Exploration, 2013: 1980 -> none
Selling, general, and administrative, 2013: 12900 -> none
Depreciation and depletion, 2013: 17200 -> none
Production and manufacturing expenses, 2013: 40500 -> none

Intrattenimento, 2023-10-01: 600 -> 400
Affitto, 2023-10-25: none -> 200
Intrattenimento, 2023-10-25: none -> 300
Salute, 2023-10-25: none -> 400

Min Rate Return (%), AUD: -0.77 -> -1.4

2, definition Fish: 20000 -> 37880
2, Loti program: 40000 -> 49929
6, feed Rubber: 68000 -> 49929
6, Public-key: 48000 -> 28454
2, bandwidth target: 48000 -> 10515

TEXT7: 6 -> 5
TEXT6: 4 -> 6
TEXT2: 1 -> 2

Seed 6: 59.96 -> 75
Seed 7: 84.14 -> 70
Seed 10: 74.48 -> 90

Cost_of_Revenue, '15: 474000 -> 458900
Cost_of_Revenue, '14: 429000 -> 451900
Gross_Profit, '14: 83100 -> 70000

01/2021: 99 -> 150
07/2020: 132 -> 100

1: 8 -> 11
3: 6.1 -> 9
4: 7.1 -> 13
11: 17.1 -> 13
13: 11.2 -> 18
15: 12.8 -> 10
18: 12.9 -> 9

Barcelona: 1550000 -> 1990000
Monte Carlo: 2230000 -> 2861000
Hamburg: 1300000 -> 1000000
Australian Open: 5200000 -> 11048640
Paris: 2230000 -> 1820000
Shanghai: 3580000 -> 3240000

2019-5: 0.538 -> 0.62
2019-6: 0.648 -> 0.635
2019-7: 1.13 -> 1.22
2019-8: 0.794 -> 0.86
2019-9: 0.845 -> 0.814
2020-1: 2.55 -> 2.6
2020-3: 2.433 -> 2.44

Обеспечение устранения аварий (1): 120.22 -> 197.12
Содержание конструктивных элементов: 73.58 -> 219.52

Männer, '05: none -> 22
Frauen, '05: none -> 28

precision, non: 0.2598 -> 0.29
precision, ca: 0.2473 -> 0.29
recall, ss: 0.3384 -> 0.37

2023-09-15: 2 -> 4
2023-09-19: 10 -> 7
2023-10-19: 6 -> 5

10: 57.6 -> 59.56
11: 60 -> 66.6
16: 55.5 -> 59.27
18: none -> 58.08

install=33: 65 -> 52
--
__TASK__: The output should restate the data exactly, with no line missing.

__ANSWER TO THE EXERCISE__:
Exploration, 2013: 1980 -> none
Selling, general, and administrative, 2013: 12900 -> none
Depreciation and depletion, 2013: 17200 -> none
Production and manufacturing expenses, 2013: 40500 -> none

Intrattenimento, 2023-10-01: 600 -> 400
Affitto, 2023-10-25: none -> 200
Intrattenimento, 2023-10-25: none -> 300
Salute, 2023-10-25: none -> 400

Min Rate Return (%), AUD: -0.77 -> -1.4

2, definition Fish: 20000 -> 37880
2, Loti program: 40000 -> 49929
6, feed Rubber: 68000 -> 49929
6, Public-key: 48000 -> 28454
2, bandwidth target: 48000 -> 10515

TEXT7: 6 -> 5
TEXT6: 4 -> 6
TEXT2: 1 -> 2

Seed 6: 59.96 -> 75
Seed 7: 84.14 -> 70
Seed 10: 74.48 -> 90

Cost_of_Revenue, '15: 474000 -> 458900
Cost_of_Revenue, '14: 429000 -> 451900
Gross_Profit, '14: 83100 -> 70000

01/2021: 99 -> 150
07/2020: 132 -> 100

1: 8 -> 11
3: 6.1 -> 9
4: 7.1 -> 13
11: 17.1 -> 13
13: 11.2 -> 18
15: 12.8 -> 10
18: 12.9 -> 9

Barcelona: 1550000 -> 1990000
Monte Carlo: 2230000 -> 2861000
Hamburg: 1300000 -> 1000000
Australian Open: 5200000 -> 11048640
Paris: 2230000 -> 1820000
Shanghai: 3580000 -> 3240000

2019-5: 0.538 -> 0.62
2019-6: 0.648 -> 0.635
2019-7: 1.13 -> 1.22
2019-8: 0.794 -> 0.86
2019-9: 0.845 -> 0.814
2020-1: 2.55 -> 2.6
2020-3: 2.433 -> 2.44

Обеспечение устранения аварий (1): 120.22 -> 197.12
Содержание конструктивных элементов: 73.58 -> 219.52

Männer, '05: none -> 22
Frauen, '05: none -> 28

precision, non: 0.2598 -> 0.29
precision, ca: 0.2473 -> 0.29
recall, ss: 0.3384 -> 0.37

2023-09-15: 2 -> 4
2023-09-19: 10 -> 7
2023-10-19: 6 -> 5

10: 57.6 -> 59.56
11: 60 -> 66.6
16: 55.5 -> 59.27
18: none -> 58.08

install=33: 65 -> 52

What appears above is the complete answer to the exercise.